• [How to complete this task]
Once the line holding "X725972Y-2632040D02*" is found in the entries below, transcribe exactly every line up to and including the one holding "G54D53*X273000Y571000D03*", but leave out the pictures.

• [Listed entries]
• • •

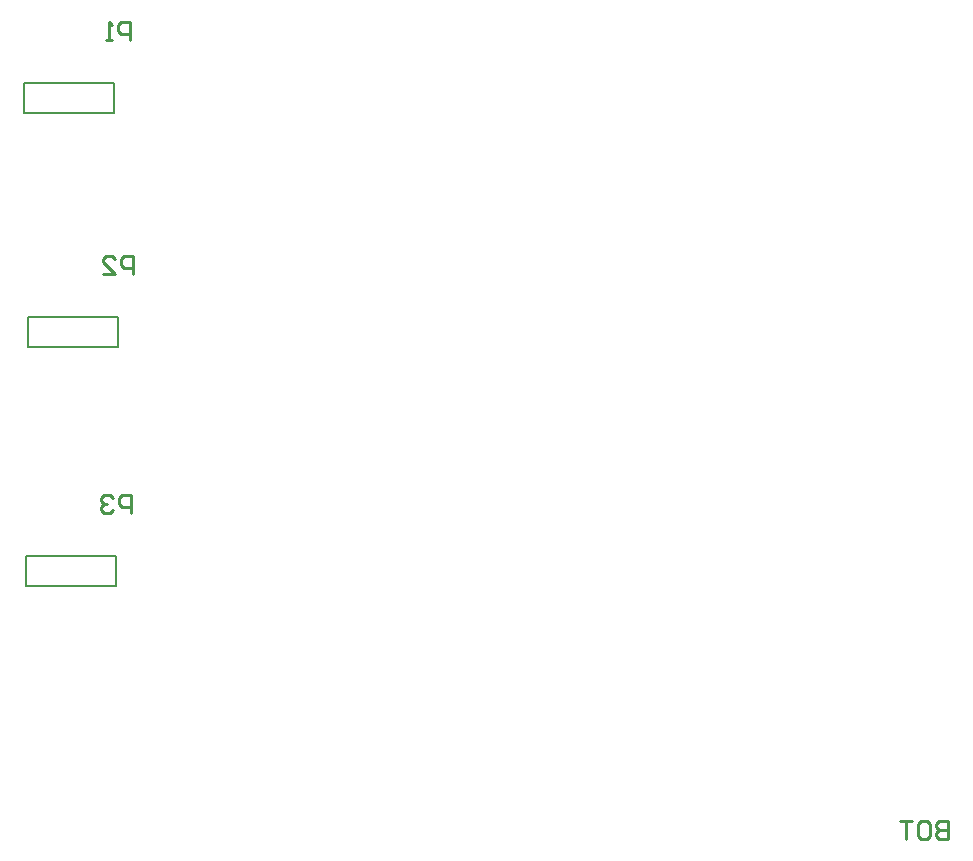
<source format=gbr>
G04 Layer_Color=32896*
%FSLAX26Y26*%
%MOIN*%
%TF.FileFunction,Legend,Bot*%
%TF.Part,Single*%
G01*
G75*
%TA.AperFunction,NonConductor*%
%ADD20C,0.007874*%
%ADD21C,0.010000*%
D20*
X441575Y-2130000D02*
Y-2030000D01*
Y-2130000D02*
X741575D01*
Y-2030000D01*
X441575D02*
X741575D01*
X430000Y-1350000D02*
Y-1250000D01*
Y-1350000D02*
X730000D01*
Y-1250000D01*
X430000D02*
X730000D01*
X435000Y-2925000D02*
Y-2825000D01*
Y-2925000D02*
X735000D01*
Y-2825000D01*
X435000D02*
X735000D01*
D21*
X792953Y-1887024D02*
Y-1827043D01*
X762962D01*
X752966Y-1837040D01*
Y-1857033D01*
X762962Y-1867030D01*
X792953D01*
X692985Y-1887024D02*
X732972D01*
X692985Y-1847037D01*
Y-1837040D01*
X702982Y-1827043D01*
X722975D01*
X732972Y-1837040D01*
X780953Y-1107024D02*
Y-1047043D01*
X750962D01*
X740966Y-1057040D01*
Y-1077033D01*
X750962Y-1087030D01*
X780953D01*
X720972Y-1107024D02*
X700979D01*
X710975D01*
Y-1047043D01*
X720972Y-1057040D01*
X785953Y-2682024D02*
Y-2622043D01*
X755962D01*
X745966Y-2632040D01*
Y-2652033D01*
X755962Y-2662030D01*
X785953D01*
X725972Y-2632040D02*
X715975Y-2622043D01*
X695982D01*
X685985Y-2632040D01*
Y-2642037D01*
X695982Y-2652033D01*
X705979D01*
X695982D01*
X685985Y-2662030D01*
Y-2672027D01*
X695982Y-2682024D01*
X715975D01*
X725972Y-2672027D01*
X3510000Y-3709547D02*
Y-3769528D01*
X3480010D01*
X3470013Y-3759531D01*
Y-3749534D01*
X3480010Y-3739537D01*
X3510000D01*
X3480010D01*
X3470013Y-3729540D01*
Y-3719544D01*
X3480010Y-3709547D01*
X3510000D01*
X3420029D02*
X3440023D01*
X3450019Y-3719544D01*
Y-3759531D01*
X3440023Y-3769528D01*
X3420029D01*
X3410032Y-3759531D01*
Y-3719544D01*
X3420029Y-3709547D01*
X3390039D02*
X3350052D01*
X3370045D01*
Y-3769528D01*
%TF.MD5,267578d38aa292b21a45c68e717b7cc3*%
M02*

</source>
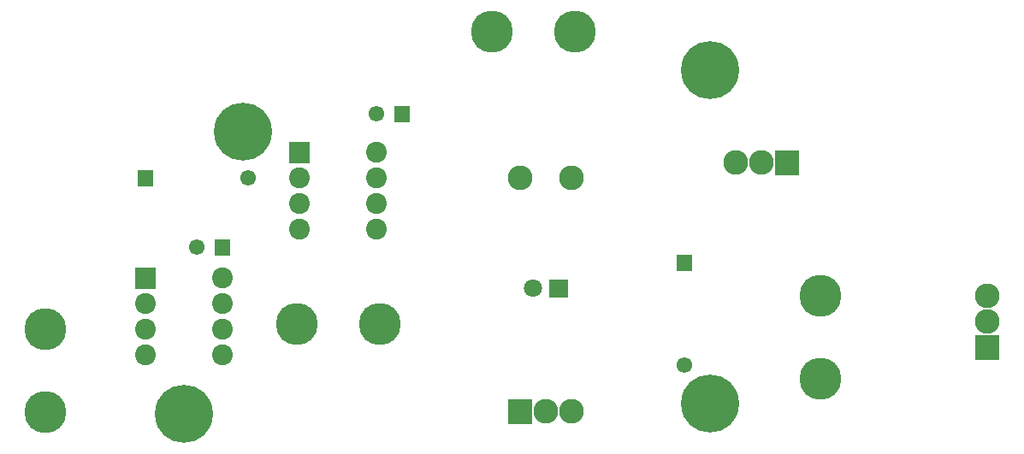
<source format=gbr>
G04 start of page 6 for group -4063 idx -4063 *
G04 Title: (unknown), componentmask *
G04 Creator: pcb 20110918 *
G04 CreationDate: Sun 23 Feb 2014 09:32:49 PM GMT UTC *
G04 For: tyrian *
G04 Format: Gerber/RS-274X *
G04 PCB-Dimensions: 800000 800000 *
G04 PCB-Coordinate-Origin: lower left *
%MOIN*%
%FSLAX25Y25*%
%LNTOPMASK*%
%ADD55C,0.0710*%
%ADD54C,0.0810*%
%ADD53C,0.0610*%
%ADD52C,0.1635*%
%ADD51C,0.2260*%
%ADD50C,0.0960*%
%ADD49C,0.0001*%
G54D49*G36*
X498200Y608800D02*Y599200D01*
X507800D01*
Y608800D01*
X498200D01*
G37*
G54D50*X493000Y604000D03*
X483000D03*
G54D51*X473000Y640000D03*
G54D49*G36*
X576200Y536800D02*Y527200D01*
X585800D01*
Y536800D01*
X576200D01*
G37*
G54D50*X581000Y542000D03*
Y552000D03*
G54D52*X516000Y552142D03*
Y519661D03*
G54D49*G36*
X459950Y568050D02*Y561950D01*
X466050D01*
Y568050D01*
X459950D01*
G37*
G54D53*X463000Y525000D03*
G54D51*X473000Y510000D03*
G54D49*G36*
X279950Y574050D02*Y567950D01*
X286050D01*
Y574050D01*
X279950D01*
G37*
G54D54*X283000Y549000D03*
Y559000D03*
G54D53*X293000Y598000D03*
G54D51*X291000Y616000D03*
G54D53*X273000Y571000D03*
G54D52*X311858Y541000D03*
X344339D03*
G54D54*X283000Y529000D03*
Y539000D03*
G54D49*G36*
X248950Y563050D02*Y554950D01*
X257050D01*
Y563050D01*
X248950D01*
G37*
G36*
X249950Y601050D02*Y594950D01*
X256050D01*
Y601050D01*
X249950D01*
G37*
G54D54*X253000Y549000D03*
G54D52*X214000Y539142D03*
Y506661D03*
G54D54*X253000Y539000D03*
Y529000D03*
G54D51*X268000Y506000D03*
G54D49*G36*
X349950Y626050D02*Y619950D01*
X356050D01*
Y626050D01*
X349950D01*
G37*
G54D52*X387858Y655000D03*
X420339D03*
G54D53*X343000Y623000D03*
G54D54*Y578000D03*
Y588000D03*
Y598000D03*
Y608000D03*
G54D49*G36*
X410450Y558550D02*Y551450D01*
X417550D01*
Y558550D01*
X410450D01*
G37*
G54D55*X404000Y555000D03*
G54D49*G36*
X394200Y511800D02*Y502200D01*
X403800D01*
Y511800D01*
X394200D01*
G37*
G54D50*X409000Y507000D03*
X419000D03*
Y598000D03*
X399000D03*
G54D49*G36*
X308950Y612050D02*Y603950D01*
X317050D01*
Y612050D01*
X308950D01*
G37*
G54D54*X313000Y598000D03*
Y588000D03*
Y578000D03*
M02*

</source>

• • •

• [Worked solution]
X725972Y-2632040D02*
X715975Y-2622043D01*
X695982D01*
X685985Y-2632040D01*
Y-2642037D01*
X695982Y-2652033D01*
X705979D01*
X695982D01*
X685985Y-2662030D01*
Y-2672027D01*
X695982Y-2682024D01*
X715975D01*
X725972Y-2672027D01*
X3510000Y-3709547D02*
Y-3769528D01*
X3480010D01*
X3470013Y-3759531D01*
Y-3749534D01*
X3480010Y-3739537D01*
X3510000D01*
X3480010D01*
X3470013Y-3729540D01*
Y-3719544D01*
X3480010Y-3709547D01*
X3510000D01*
X3420029D02*
X3440023D01*
X3450019Y-3719544D01*
Y-3759531D01*
X3440023Y-3769528D01*
X3420029D01*
X3410032Y-3759531D01*
Y-3719544D01*
X3420029Y-3709547D01*
X3390039D02*
X3350052D01*
X3370045D01*
Y-3769528D01*
%TF.MD5,267578d38aa292b21a45c68e717b7cc3*%
M02*

</source>
<source format=gbr>
G04 start of page 6 for group -4063 idx -4063 *
G04 Title: (unknown), componentmask *
G04 Creator: pcb 20110918 *
G04 CreationDate: Sun 23 Feb 2014 09:32:49 PM GMT UTC *
G04 For: tyrian *
G04 Format: Gerber/RS-274X *
G04 PCB-Dimensions: 800000 800000 *
G04 PCB-Coordinate-Origin: lower left *
%MOIN*%
%FSLAX25Y25*%
%LNTOPMASK*%
%ADD55C,0.0710*%
%ADD54C,0.0810*%
%ADD53C,0.0610*%
%ADD52C,0.1635*%
%ADD51C,0.2260*%
%ADD50C,0.0960*%
%ADD49C,0.0001*%
G54D49*G36*
X498200Y608800D02*Y599200D01*
X507800D01*
Y608800D01*
X498200D01*
G37*
G54D50*X493000Y604000D03*
X483000D03*
G54D51*X473000Y640000D03*
G54D49*G36*
X576200Y536800D02*Y527200D01*
X585800D01*
Y536800D01*
X576200D01*
G37*
G54D50*X581000Y542000D03*
Y552000D03*
G54D52*X516000Y552142D03*
Y519661D03*
G54D49*G36*
X459950Y568050D02*Y561950D01*
X466050D01*
Y568050D01*
X459950D01*
G37*
G54D53*X463000Y525000D03*
G54D51*X473000Y510000D03*
G54D49*G36*
X279950Y574050D02*Y567950D01*
X286050D01*
Y574050D01*
X279950D01*
G37*
G54D54*X283000Y549000D03*
Y559000D03*
G54D53*X293000Y598000D03*
G54D51*X291000Y616000D03*
G54D53*X273000Y571000D03*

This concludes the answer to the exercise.